Document segment.
Whence the selective impairment? Recalling the “off-line” view, a psychopath may lack empathy because he or she fails to take his or her own beliefs, desires, and so forth off-line. On the Goldman hybrid theory, the same follows from quarantine failure. This failure may either include or exclude pretend beliefs taken on for the sake of simulation. If the psychopath excludes such pretend beliefs, then he or she will simply impute to the target whatever he would think or do, depending on the specific simulation. This latter possibility is especially important if psychopaths are determined to be incapable of forming certain beliefs, feeling certain affections, and the like, since one cannot impute what one simply does not have. If the psychopath includes pretend beliefs &c. of the target alongside still on-line beliefs &c. of his or her own, then there will almost certainly be conflict, and this likely has implications for mindreading.

At this point, it is worthwhile to consider the idea of imaginative resistance. Shaun Nichols attributes this idea to Richard Moran, and it is basically that there are some things that are difficult or impossible to imagine. Moran emphasizes the emotional and moral imaginings that we resist, for example, that in fact murder is universally acceptable. Nichols amends this with non-affective beliefs, such as mathematical contradictions, that the imagination resists (Nichols “Imagining,” pg. 136). There are two potential applications of imaginative resistance to the psychopath. If the psychopath tries to simulate another mind without taking her own systems off-line, then the imaginative resistance would presumably ensue, in light of inconsistent beliefs, desires, &c. If something like this happens, then it is plausible to think that the psychopath’s simulative abilities are rather limited. Problematically, however, a general defect in simulative ability would indicate an overall defect in mindreading, and this does not characterize the psychopath. Psychopaths have selective mindreading defects, as noted above. If the psychopath’s problems result from a failure to take her own beliefs, desires, &c. offline, then the psychopath must actually experience the relevant states in order for them to conflict with pretend states. Further, we should only expect to see resistance occur when the target is significantly different from the psychopath, or else what conflict can there be? Imaginative resistance as a result of the inability to go off-line (or as a result of quarantine failure) does not adequately account for the psychopaths’s own lack of certain affections or the selectivity of the defects.

There is, however, another potential use of imaginative resistance in explaining the psychopath’s condition. This is that the psychopath experiences imaginative resistance precisely when required to take on those states for which she has a strong affective deficit. This is to be expected on a simulationist account, since pretend states are supposed to resemble the target’s states in certain relevant respects. When the possibility of significant resemblance is nonexistent, then imagination will be quite impossible; hence, there is what we can call imaginative resistance. This application amounts to a description of how, given a selective impairment, both affect and mindreading are altered in parallel. Importantly, the evidence does not suggest that the psychopath is utterly unable to simulate but is still a basically normal mindreader; rather the psychopath is selectively unable to simulate in those ways that would characterize a lack of empathy, and in a parallel, selective way she is unable to mindread, with some mindreading abilities apparently compensated in non-simulative ways, perhaps theorizing. So the psychopath’s affective deficits are apt to attract notice, especially when they manifest behaviorally, but the ability to read such deficits has considerably less impact on overall mindreading ability, first because much mindreading has little to nothing to do with affect, and also in light of probable compensation by non-simulative means. This, then, is our working characterization of the psychopath, in light of those claims stated at the beginning. Imaginative resistance is a proposal as to how impaired affect and impaired mindreading are linked, but this need not be accepted to use our operative conception of the typical psychopath, so long as it is granted that such a link is coherent (as virtually any simulationist should grant). Where exactly the selectivity comes from is a question for scientific investigation.

Task to carry out. In the passage on psychopathy and imaginative resistance, to whom does Shaun Nichols attribute the idea of imaginative resistance? The entries come from a separate source.

Dataset content.
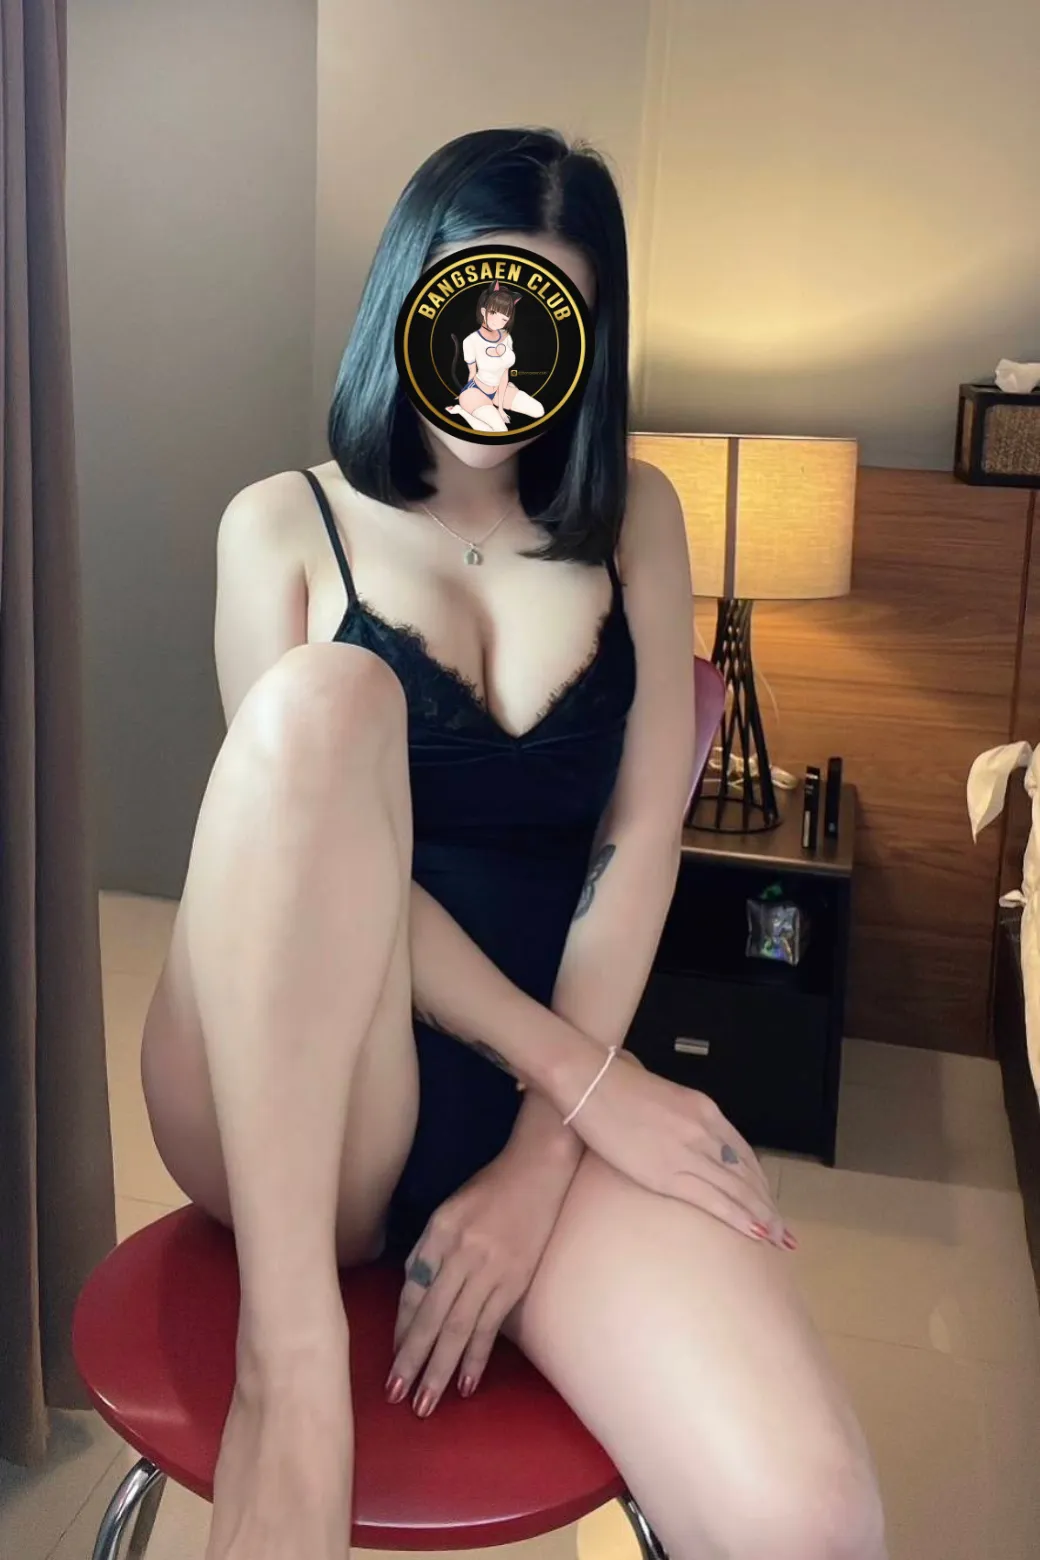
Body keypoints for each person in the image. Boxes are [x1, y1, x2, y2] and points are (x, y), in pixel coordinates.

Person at [139, 127, 888, 1560]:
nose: (502, 353)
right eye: (474, 305)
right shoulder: (279, 524)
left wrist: (548, 1149)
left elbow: (639, 839)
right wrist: (589, 1080)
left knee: (810, 1521)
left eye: (549, 319)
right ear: (407, 304)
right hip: (303, 1088)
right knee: (322, 707)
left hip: (548, 1085)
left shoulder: (638, 519)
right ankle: (288, 1375)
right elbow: (305, 864)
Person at [446, 280, 544, 430]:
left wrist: (501, 409)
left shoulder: (506, 338)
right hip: (475, 392)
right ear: (483, 311)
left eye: (504, 319)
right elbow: (472, 372)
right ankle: (461, 411)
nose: (497, 322)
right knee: (500, 431)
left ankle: (495, 404)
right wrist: (467, 395)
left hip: (499, 390)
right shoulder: (471, 341)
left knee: (539, 411)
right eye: (493, 313)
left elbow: (505, 373)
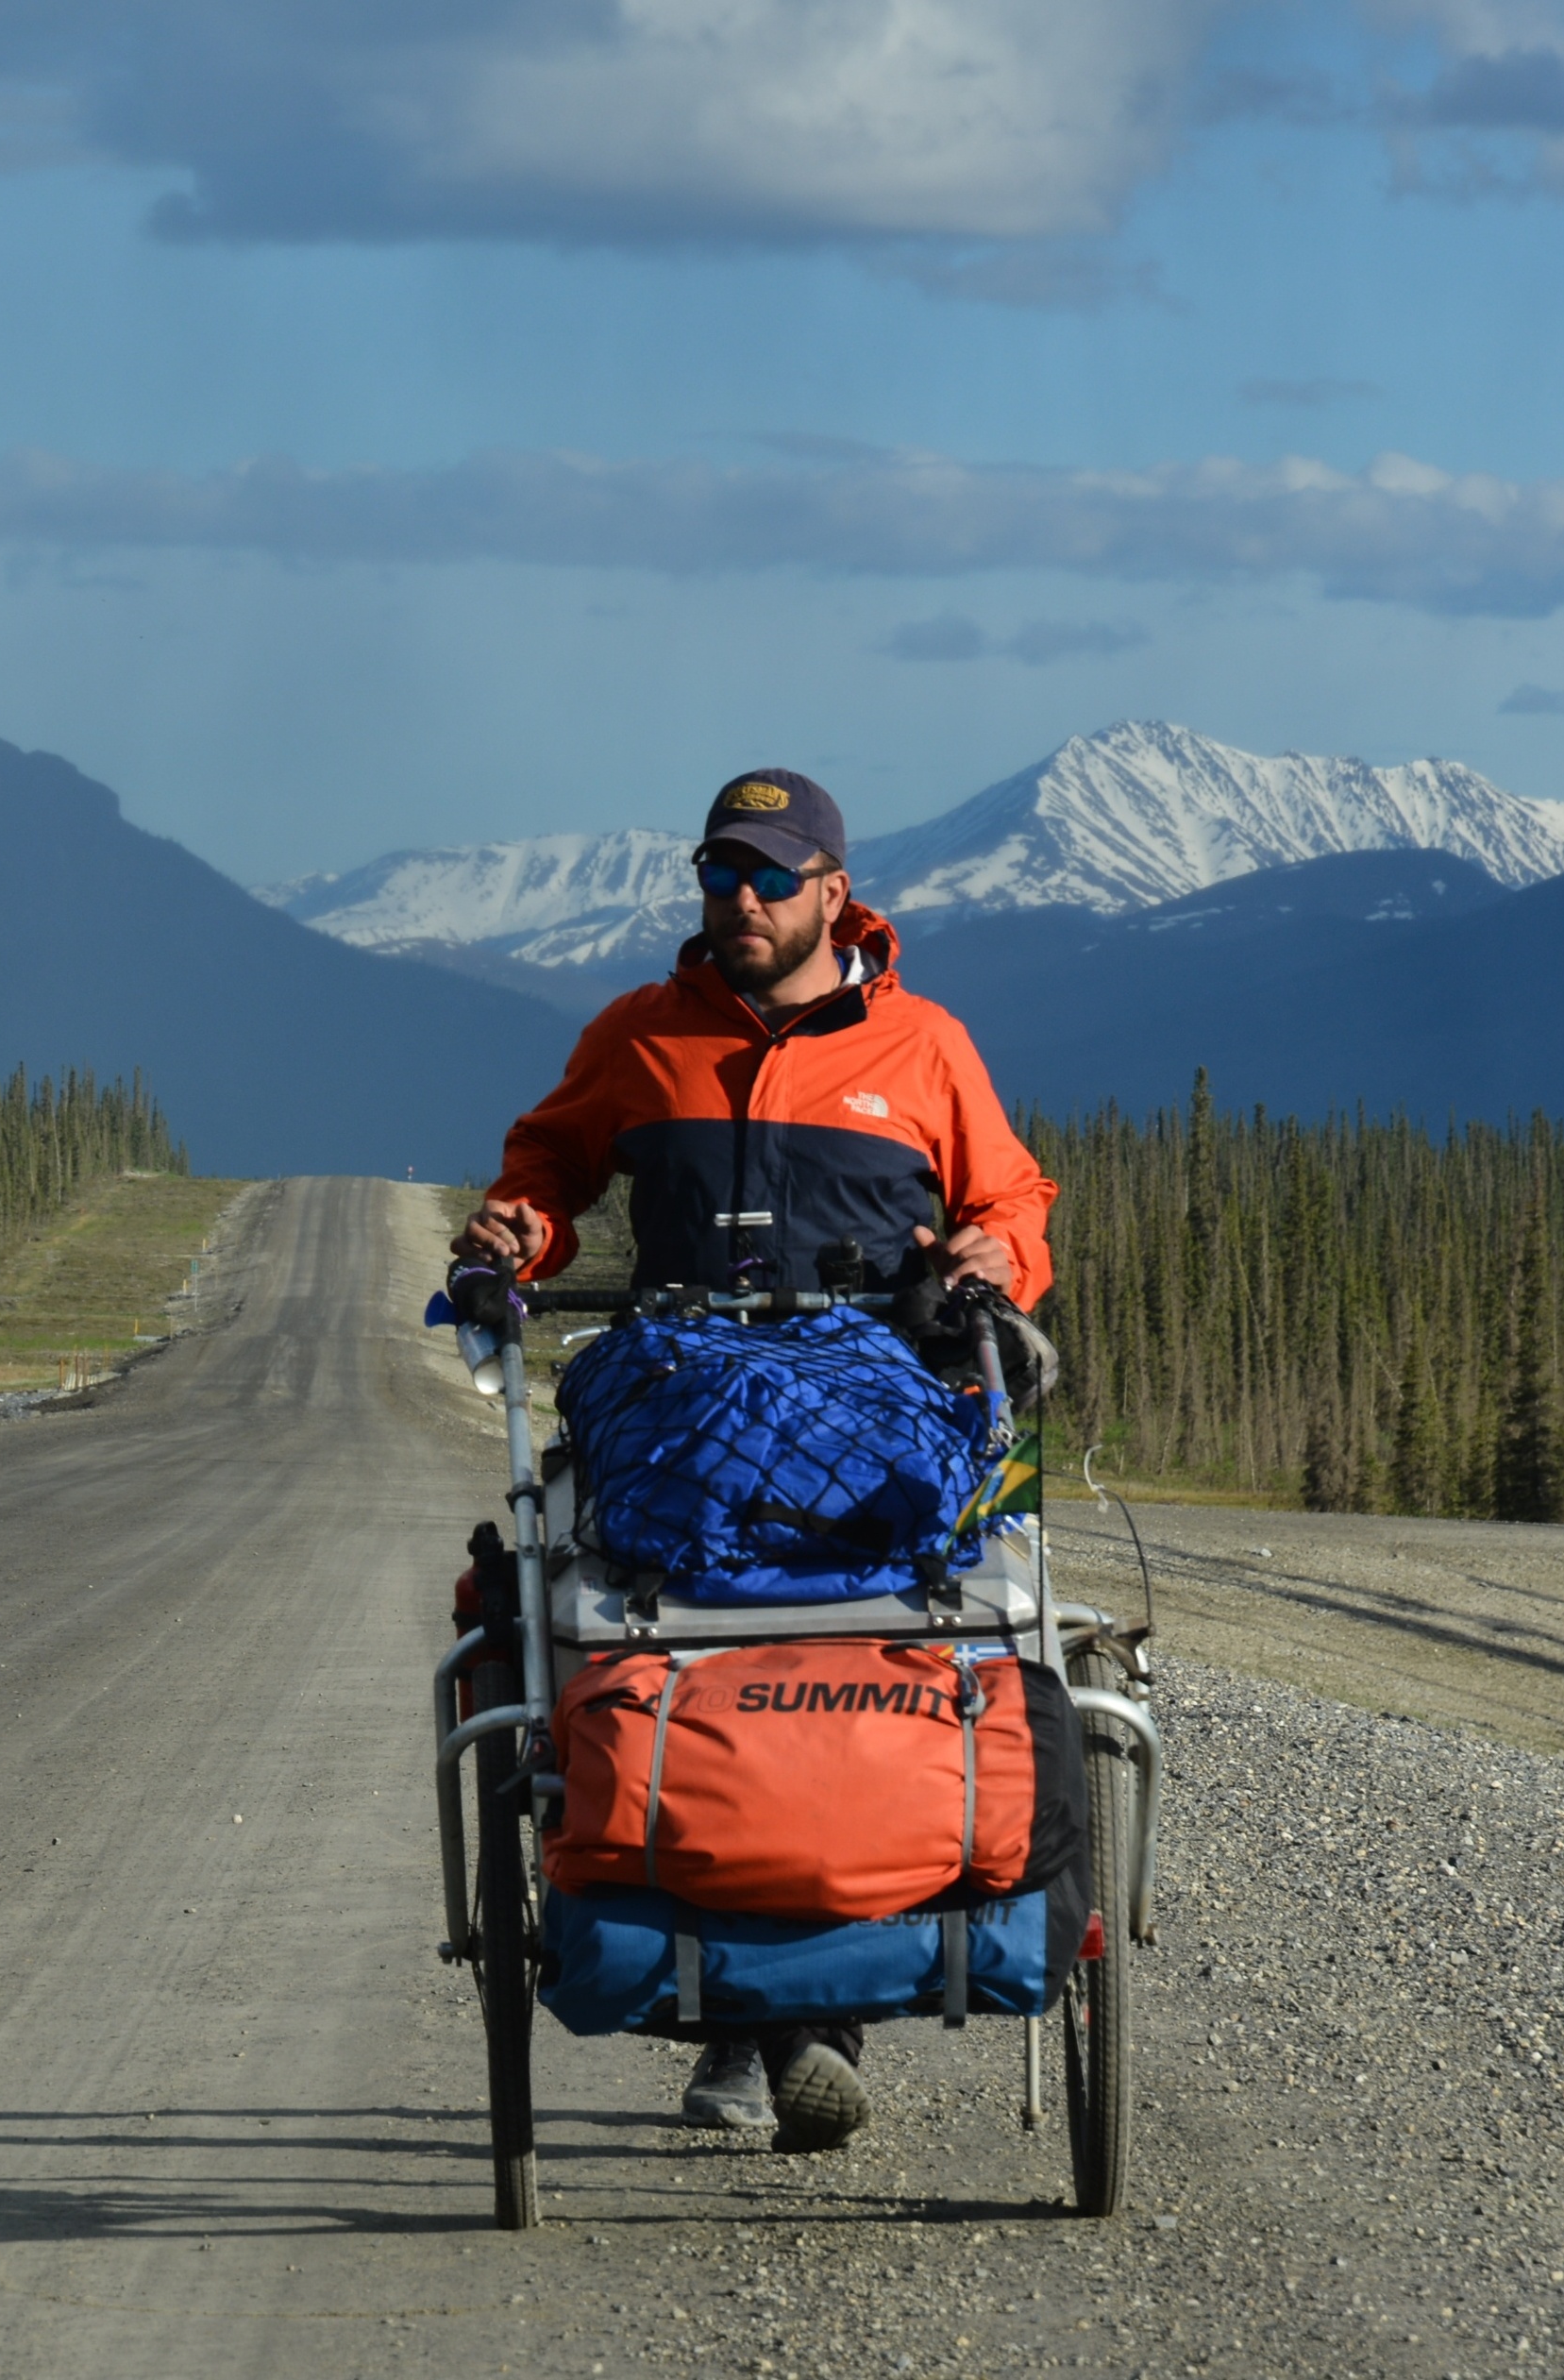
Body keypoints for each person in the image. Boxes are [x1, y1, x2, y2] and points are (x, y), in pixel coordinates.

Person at [454, 768, 1057, 2152]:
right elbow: (548, 1167)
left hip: (872, 1420)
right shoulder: (641, 1036)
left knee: (850, 1666)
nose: (738, 898)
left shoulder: (924, 1048)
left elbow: (1011, 1194)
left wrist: (990, 1255)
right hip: (684, 1429)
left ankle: (790, 2019)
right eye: (720, 873)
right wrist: (510, 1236)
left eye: (770, 878)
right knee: (694, 1665)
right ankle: (760, 2017)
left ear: (834, 895)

Your solution. Richard Moran